• _Problem to work on_: Every line of the records below that holds the word "lines" belongs in the answer.

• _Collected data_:

------------

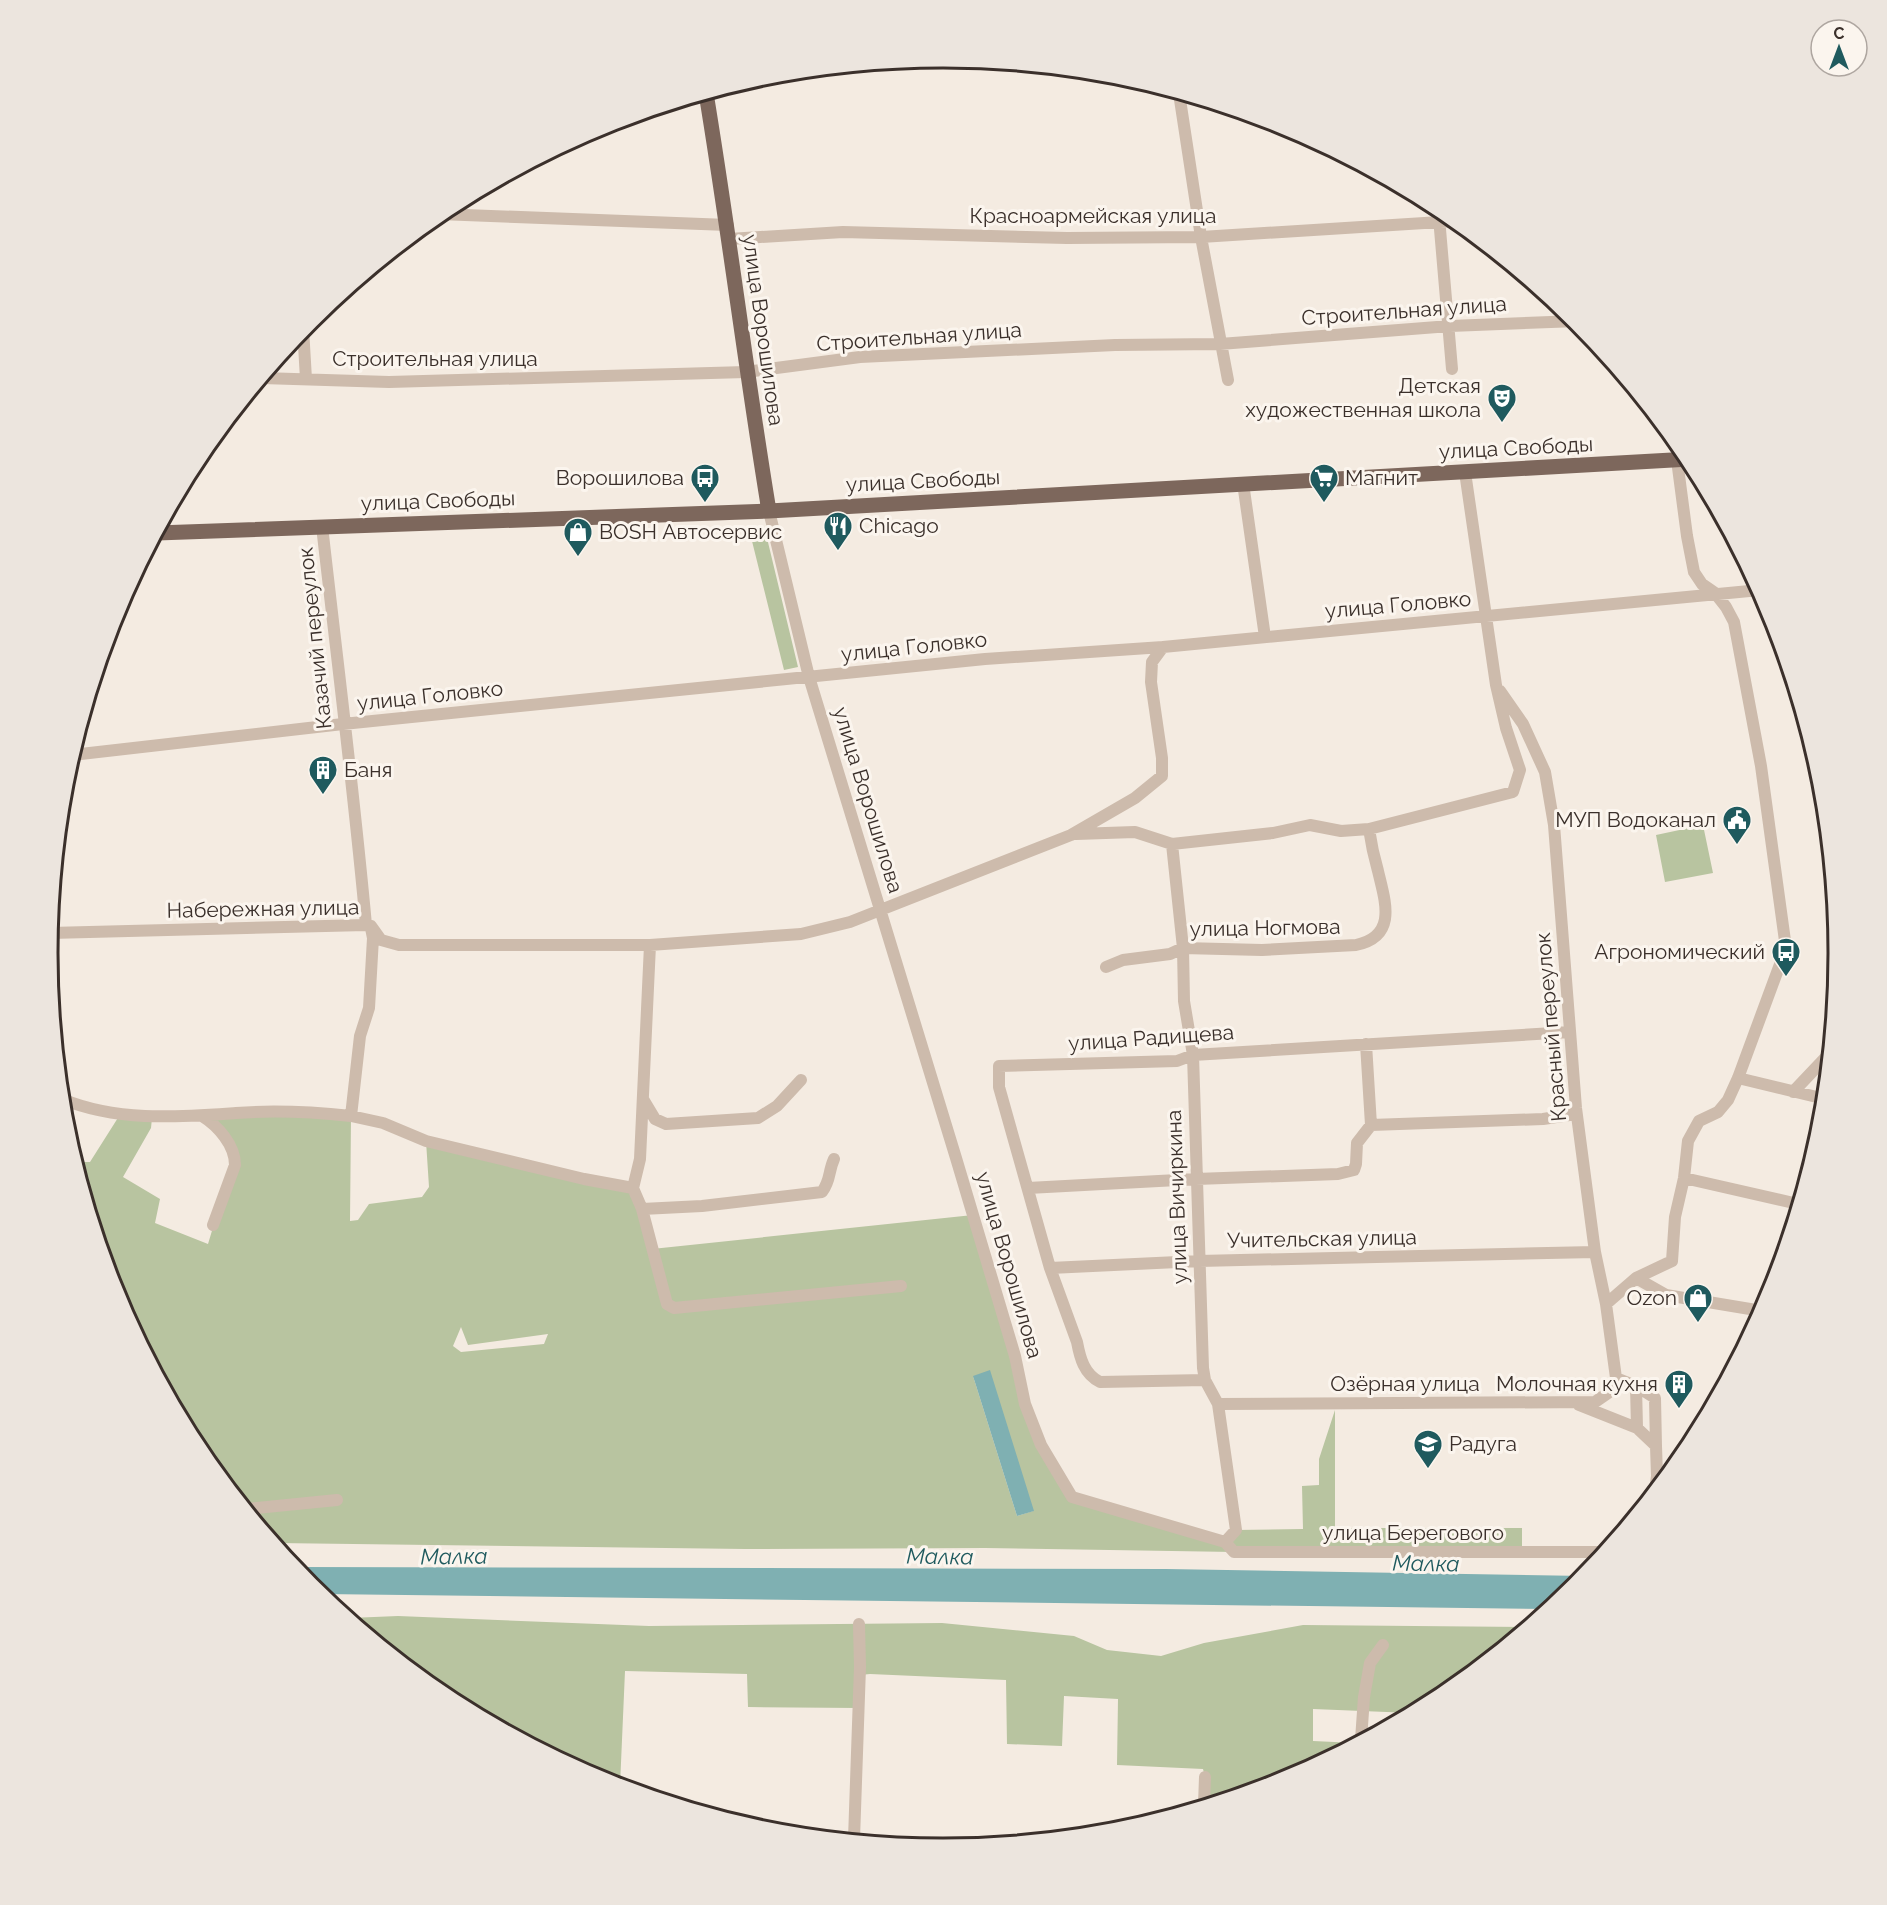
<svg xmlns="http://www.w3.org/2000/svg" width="1887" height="1905" font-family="Raleway,sans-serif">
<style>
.green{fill:#b8c4a0;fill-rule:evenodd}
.water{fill:#7fb0b2}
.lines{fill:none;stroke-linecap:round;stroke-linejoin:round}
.minor{stroke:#cdbbac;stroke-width:12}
.major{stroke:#7d675c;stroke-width:15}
.labels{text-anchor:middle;stroke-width:6;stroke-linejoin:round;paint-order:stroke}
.street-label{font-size:21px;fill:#3b302b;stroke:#fbf5ee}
.poi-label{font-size:21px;fill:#3b302b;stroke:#fbf5ee;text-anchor:end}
.water-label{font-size:22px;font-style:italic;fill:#1f5a5e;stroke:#fbf5ee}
.rim{fill:none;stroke:#3b302b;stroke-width:3}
</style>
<rect width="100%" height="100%" fill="#f4ebe1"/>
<path class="green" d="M 766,534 L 798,667 L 784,670 L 751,537 Z
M 1703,825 L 1713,873 L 1665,882 L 1656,835 Z
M 121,1113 L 152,1118 L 151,1128 L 123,1177 L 160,1199 L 155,1223 L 208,1244 L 235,1154 L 202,1116 L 351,1116 L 350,1221 L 358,1220 L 369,1204 L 422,1197 L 429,1187 L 426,1141 L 633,1188 L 652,1249 L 973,1215 L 1025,1404 L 1072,1497 L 1225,1542 L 1236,1530 L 1303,1529 L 1302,1486 L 1319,1485 L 1319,1459 L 1335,1410 L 1335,1528 L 1522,1528 L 1522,1552 L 1234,1552 L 985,1548 L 745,1549 L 275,1543 L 199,1450 L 116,1295 L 76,1162 L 90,1162 ZM 461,1327 L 468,1345 L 548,1334 L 544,1344 L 461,1352 L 453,1346 ZM 973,1376 L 1033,1511 L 1017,1516 Z
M 398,1616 L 649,1626 L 942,1623 L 1074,1636 L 1107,1650 L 1161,1656 L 1204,1643 L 1303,1625 L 1526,1627 L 1441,1697 L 1411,1713 L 1313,1709 L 1313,1741 L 1356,1743 L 1286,1780 L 1204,1805 L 1205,1777 L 1203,1769 L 1117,1765 L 1118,1699 L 1064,1696 L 1062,1746 L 1007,1744 L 1006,1680 L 870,1674 L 860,1675 L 859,1708 L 748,1707 L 747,1674 L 625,1671 L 620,1786 L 600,1780 L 446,1697 L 350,1618 Z"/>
<path class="water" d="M 990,1370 L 1034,1511 L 1017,1516 L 973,1376 Z
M 295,1567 L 1166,1569 L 1585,1576 L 1576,1586 L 1548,1609 L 321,1594 L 310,1585 Z"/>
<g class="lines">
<path class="minor" d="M 1179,93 L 1201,237 L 1228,380
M 1438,206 L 1452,369
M 439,214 L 728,225
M 729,239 L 843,232 L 1067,238 L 1201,237 L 1456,221
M 303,328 L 306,379
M 262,378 L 389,382 L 746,372 L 860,357 L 1115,345 L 1220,344 L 1450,326 L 1578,321
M 1243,483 L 1265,637
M 769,511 L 809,677 L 956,1158 L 1015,1356 L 1025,1404 L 1041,1445 L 1072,1497 L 1225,1542
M 322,526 C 337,659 354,792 366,925
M 1500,691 L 1523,724 L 1545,772 L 1554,825 L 1576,1108 L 1595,1252 L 1606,1304 L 1616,1378
M 72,755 L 343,724 L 985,659 L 1163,647 L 1760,590
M 1076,834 L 1135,832 L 1172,844 L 1273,833 L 1310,825 L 1341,831 L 1369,829 L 1513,792 L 1520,770 L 1506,728 L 1496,685 L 1465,472
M 1172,844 L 1183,948 L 1184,1001 L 1193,1055 L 1203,1368 L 1205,1380 L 1218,1404 L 1236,1530 L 1225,1542
M 50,933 L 366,925 L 371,926 L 381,940 L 399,945 L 650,945 L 801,934 L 850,922 L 1071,835 L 1135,798 L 1162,776 L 1162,758 L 1151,682 L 1152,662 L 1163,647
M 1106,967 L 1123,960 L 1170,954 L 1183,948 L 1262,950 L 1356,945 C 1398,936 1385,901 1378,871 C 1374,857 1371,843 1369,829
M 1366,1044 L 1371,1125
M 1738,1078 L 1825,1099
M 1793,1092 L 1829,1054
M 62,1099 C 118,1122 177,1117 236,1113 C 274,1110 313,1112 351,1116 L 360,1036 L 369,1008 L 373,938 L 371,928
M 643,1099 L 655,1119 L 666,1124 L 758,1118 L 777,1106 L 801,1080
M 202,1116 C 218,1126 235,1145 235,1165 L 213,1225
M 351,1116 L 383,1123 L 426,1141 L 584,1179 L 633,1188 L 640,1159 L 650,945
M 1684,1178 L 1798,1204
M 633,1188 L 642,1209 L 667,1304 L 674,1308 L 901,1286
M 1028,1188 L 1196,1179 L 1338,1174 L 1354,1170 L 1356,1164 L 1357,1143 L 1371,1125 L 1543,1119 L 1576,1114
M 642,1209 L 702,1206 L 822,1192 C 831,1180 828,1172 834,1159
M 1050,1268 L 1199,1261 L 1595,1252
M 1636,1278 L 1666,1295 L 1762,1311
M 1606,1304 L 1636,1278 L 1672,1261 L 1675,1217 L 1684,1178 L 1688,1141 L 1699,1121 L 1718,1112 L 1728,1100 L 1738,1078 L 1786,948 L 1761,766 L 1734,622 L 1726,607 L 1715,593 L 1702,584 L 1694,572 L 1687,536 L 1677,460
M 1616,1378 L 1636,1386 L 1637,1428
M 1205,1380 L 1100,1382 C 1084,1374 1080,1358 1077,1342 L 1050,1268 L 999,1087 L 999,1066 L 1177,1061 L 1193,1055 L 1570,1032
M 1636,1386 L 1655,1398 L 1656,1446
M 1218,1404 L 1595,1402 L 1608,1393 L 1616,1378
M 1579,1405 L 1637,1428 L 1656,1446 L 1657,1476 L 1655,1491
M 247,1509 L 337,1500
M 1225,1542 L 1234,1552 L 1604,1552
M 1361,1740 L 1364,1697 L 1370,1663 L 1383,1645
M 1204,1805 L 1205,1777
M 854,1839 L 860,1667 L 859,1624"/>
<path class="major" d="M 706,93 C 729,232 746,372 769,511
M 157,533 L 769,511 L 1690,459"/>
</g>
<defs>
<g id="theatre-pin" transform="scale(1.5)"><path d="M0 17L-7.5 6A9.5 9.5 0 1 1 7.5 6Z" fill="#1f5a5e" stroke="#fbf5ee"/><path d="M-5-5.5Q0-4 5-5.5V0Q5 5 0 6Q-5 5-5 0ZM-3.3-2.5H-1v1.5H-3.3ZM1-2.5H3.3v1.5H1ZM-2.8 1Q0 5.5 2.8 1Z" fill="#fff"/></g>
<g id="bus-pin" transform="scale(1.5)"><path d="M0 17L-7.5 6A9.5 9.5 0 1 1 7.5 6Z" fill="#1f5a5e" stroke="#fbf5ee"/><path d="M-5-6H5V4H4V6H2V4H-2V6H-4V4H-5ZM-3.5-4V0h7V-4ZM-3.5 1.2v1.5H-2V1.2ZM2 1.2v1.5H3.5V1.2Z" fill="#fff"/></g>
<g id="supermarket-pin" transform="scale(1.5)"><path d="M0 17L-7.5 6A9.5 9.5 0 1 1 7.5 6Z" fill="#1f5a5e" stroke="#fbf5ee"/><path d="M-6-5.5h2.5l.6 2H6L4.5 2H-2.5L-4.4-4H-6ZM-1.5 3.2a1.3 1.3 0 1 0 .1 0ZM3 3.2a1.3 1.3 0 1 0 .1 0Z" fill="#fff"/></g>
<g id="restaurant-pin" transform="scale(1.5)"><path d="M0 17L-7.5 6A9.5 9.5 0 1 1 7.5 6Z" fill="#1f5a5e" stroke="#fbf5ee"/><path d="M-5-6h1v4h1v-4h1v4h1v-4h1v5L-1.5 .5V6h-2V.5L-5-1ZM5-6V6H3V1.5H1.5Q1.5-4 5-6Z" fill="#fff"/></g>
<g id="shop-pin" transform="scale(1.5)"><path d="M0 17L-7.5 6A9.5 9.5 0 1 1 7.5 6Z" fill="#1f5a5e" stroke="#fbf5ee"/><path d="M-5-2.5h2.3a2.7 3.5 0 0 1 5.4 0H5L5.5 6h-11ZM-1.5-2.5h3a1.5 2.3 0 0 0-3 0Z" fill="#fff"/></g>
<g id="building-pin" transform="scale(1.5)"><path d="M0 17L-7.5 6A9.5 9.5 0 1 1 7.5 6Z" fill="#1f5a5e" stroke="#fbf5ee"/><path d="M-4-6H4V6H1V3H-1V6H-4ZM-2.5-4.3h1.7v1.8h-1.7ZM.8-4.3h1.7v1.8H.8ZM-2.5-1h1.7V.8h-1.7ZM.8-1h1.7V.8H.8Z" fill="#fff"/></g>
<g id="civic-pin" transform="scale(1.5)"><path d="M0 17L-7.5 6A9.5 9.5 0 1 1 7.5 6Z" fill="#1f5a5e" stroke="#fbf5ee"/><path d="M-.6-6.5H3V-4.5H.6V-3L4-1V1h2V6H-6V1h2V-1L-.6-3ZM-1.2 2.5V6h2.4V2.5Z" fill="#fff"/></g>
<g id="school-pin" transform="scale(1.5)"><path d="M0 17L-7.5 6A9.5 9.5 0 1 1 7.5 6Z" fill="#1f5a5e" stroke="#fbf5ee"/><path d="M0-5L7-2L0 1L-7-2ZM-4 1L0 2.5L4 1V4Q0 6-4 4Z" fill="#fff"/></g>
</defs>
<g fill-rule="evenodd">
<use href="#theatre-pin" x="1502" y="398"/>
<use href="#bus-pin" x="705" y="478"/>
<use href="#supermarket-pin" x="1324" y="478"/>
<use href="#restaurant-pin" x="838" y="526"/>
<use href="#shop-pin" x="578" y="532"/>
<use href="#building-pin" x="323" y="770"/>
<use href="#civic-pin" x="1737" y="820"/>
<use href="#bus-pin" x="1786" y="952"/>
<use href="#shop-pin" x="1698" y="1298"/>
<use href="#building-pin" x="1679" y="1384"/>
<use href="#school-pin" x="1428" y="1444"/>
</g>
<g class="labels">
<g class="street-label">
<text x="1093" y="223">Красноармейская улица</text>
<text transform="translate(1404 311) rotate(-4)" y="7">Строительная улица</text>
<text transform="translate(763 330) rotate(82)" y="7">улица Ворошилова</text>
<text transform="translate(919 337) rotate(-4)" y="7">Строительная улица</text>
<text x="435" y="366">Строительная улица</text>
<text transform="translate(1516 448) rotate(-3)" y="7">улица Свободы</text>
<text transform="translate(923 481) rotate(-3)" y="7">улица Свободы</text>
<text transform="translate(438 501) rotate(-2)" y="7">улица Свободы</text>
<text transform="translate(1398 605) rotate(-5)" y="7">улица Головко</text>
<text transform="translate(315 638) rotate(-96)" y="7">Казачий переулок</text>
<text transform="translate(914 647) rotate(-6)" y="7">улица Головко</text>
<text transform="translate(430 696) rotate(-6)" y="7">улица Головко</text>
<text transform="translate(868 800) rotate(73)" y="7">улица Ворошилова</text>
<text transform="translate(263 909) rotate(-1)" y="7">Набережная улица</text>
<text transform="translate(1265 928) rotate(-1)" y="7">улица Ногмова</text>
<text transform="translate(1551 1027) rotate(-95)" y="7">Красный переулок</text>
<text transform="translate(1151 1038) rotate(-4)" y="7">улица Радищева</text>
<text transform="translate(1177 1197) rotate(-92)" y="7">улица Вичиркина</text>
<text transform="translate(1322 1239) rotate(-1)" y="7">Учительская улица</text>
<text transform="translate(1009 1265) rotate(74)" y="7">улица Ворошилова</text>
<text x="1405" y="1391">Озёрная улица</text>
<text x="1413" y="1540">улица Берегового</text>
</g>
<g class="poi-label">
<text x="1481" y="393">Детская<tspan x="1481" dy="24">художественная школа</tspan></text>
<text x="684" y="485">Ворошилова</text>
<text x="1345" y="485" text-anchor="start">Магнит</text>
<text x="859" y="533" text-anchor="start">Chicago</text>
<text x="599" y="539" text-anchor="start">BOSH Автосервис</text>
<text x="344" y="777" text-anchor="start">Баня</text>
<text x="1716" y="827">МУП Водоканал</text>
<text x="1765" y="959">Агрономический</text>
<text x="1677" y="1305">Ozon</text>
<text x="1658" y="1391">Молочная кухня</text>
<text x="1449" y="1451" text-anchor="start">Радуга</text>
</g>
<g class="water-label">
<text transform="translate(454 1556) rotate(-1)" y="8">Малка</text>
<text transform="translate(940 1556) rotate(1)" y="8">Малка</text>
<text transform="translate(1426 1563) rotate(1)" y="8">Малка</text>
</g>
</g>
<path d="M0 0H1887V1905H0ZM58 953a885 885 0 1 1 1770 0a885 885 0 1 1-1770 0Z" fill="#ece5de" fill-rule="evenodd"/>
<path class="rim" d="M58 953a885 885 0 1 1 1770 0a885 885 0 1 1-1770 0Z"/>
<g transform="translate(1839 48)"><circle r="28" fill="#fbf5ee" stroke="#aea6a0" stroke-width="1.5"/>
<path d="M0-4.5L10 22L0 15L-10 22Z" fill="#1f5a5e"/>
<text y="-9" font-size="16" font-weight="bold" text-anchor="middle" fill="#3b302b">С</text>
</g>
</svg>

------------

• _Problem solution_:
.lines{fill:none;stroke-linecap:round;stroke-linejoin:round}
<g class="lines">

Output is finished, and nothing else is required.